Compito assegnato:
Per favore, rispondi alle domande seguenti sull'articolo riguardante l'Ambasciata statunitense a Cuba.
(a) Quale percentuale del personale diplomatico dell'Ambasciata è stata tagliata?
(b) Quanti giorni erano stabiliti per far ritornare il personale a Cuba o ufficializzare i tagli?
(c) Chi ha affermato su Twitter che la decisione di Washington risponde a motivazioni politiche?

Testo da leggere:

◆ ◆ ◆ ◆ ◆

Washington mantiene i tagli nella sua Ambasciata

Il taglio del  60 % del personale diplomatico dell’Ambasciata statunitense in Cuba e le limitazioni di viaggio per i  familiari dei funzionari diventano permanenti da oggi 5 marzo, in accordo con un comunicato diffuso venerdì 2 marzo dal Dipartimento di Stato.

La nota ufficiale informa che l’Ambasciata operava  dal 29  settembre con lo status di “ordine di partenza», che implicava la paralisi dei servizi consolari, permettendo solo i servizi consolari e le funzioni essenziali d’attenzione agli statunitensi e ai casi d’emergenza.

Il 4 marzo sono scaduti i 180  giorni stabiliti per far ritornare il personale a Cuba o ufficializzare i tagli.

Washington ha scelto la seconda via ed ha ordinato che oggi entri in vigore un nuovo “piano permanente” seguendo il quale la sua Ambasciata continuerà ad operare “con il personale minimo necessario per realizzare funzioni diplomatiche e consolari indispensabili”, cioè come faceva sino ad oggi.

Inoltre è stato precisato che la missione funzionerà come un luogo senza accompagnanti, che si definisce come un’assegnazione in un paese nel quale non si permette la residenza delle famiglie.

La scusa utilizzata ancora una volta è la “permanenza di rischi” relazionati ai presunti attacchi contro funzionari statunitensi nella capitale cubana. Indubbiamente mesi d’investigazioni sia di Cuba  che degli Stati Uniti non hanno apportato una sola prova che sostenga come questi incidenti sono avvenuti.

MOTIVAZIONI POLITICHE

La decisione di Washington «risponde a motivazioni politiche e  non ha alcuna Relazione con la sicurezza de suoi funzionari, ha assicurato venerdì 2 marzo  nella rete  sociale Twitter il direttore generale degli Stati Uniti della Cancelleria cubana, Carlos Fernández de Cossío.

◆ ◆ ◆ ◆ ◆

Record forniti:

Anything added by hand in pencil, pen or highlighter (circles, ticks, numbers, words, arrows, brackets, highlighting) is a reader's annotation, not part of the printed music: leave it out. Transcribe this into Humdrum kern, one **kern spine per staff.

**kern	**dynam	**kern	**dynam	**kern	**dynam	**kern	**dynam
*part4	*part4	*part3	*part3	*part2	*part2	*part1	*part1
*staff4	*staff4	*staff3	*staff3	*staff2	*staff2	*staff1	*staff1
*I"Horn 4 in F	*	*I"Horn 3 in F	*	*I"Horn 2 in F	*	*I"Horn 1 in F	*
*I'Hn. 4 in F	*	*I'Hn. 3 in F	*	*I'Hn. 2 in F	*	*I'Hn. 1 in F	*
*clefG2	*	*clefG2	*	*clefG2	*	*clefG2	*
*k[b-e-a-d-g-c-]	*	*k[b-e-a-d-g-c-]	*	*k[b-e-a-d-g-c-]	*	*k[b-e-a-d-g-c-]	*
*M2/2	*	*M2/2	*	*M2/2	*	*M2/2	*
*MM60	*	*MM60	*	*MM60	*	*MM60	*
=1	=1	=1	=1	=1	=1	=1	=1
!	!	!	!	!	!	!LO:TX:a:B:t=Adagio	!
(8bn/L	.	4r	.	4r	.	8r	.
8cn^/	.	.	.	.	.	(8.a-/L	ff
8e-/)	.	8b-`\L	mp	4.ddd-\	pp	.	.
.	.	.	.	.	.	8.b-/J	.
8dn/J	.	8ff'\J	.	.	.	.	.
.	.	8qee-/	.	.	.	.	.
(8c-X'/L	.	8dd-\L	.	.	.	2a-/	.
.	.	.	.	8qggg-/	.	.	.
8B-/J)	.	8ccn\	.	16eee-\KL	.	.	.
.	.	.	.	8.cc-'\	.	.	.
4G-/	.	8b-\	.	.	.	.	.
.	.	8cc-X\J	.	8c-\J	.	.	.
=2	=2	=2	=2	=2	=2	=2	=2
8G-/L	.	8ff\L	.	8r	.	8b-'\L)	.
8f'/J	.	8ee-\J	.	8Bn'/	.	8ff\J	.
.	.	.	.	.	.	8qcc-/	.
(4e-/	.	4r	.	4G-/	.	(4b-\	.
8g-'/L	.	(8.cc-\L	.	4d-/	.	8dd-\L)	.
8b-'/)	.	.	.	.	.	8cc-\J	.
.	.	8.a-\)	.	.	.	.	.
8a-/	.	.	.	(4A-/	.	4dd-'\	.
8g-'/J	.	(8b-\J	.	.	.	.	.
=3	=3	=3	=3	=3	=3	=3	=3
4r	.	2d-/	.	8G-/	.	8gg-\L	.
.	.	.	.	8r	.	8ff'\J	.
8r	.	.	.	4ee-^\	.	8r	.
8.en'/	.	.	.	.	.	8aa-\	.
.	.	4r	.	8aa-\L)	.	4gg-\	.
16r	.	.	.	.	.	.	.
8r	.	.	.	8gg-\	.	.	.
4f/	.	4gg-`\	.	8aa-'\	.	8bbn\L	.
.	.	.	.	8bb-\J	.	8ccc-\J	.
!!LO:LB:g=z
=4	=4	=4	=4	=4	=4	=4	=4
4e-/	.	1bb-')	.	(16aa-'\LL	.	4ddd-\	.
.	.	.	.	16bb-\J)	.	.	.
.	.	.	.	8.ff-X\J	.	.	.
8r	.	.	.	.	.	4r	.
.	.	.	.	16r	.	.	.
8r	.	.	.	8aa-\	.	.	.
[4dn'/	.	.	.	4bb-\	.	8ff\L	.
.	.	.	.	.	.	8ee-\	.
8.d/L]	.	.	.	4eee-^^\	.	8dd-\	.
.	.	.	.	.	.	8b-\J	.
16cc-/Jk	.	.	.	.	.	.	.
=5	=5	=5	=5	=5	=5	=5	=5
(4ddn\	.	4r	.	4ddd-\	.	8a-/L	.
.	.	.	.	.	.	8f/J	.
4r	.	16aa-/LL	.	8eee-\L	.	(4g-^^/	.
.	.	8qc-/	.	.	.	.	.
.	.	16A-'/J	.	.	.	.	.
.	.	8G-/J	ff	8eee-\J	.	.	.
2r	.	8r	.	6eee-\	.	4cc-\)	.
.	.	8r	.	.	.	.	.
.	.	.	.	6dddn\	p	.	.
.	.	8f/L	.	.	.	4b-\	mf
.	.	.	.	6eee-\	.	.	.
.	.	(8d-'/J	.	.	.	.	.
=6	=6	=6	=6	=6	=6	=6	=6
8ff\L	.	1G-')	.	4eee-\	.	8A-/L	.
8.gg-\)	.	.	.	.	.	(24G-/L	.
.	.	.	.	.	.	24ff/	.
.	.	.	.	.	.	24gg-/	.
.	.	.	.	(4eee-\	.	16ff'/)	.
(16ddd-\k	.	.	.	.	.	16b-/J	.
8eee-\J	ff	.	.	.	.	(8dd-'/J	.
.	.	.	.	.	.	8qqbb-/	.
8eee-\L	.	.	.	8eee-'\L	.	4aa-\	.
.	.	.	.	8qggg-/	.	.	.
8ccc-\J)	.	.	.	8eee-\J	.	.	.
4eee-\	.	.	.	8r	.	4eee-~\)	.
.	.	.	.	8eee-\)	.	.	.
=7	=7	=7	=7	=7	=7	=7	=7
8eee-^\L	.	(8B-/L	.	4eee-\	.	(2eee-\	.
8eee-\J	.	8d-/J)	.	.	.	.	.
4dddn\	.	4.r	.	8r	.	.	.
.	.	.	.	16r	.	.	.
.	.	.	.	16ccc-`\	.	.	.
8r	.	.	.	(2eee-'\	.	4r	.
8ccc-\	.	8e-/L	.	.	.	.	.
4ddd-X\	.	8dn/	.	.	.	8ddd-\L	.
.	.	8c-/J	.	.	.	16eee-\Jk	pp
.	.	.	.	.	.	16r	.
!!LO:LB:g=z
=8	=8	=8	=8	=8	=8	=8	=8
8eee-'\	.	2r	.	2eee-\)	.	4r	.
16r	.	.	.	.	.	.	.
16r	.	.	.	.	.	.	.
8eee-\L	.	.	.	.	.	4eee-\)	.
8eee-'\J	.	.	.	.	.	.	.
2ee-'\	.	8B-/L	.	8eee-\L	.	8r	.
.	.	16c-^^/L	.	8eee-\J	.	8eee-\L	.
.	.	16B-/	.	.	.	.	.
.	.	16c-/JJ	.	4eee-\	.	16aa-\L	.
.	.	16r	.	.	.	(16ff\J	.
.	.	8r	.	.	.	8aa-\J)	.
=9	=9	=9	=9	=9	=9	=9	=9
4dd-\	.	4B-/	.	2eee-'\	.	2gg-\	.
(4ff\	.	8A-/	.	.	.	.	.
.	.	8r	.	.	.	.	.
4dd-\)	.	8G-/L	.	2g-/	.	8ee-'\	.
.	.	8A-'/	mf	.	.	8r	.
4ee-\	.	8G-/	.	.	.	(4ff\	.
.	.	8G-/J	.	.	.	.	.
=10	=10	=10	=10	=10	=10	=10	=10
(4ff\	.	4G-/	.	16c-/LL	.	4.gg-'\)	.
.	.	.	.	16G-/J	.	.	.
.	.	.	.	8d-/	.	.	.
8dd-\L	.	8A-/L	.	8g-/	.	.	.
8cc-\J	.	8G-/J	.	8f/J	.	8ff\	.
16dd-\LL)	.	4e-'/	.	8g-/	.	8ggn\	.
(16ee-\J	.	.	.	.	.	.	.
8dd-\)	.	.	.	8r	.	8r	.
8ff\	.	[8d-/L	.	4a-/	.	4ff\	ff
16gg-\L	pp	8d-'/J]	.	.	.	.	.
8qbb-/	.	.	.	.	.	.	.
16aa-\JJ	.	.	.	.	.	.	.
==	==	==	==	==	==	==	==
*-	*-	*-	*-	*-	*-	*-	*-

◆ ◆ ◆ ◆ ◆

Risposta all'esercizio:
(a) Il 60 %.
(b) 180 giorni.
(c) Carlos Fernández de Cossío, direttore generale degli Stati Uniti della Cancelleria cubana.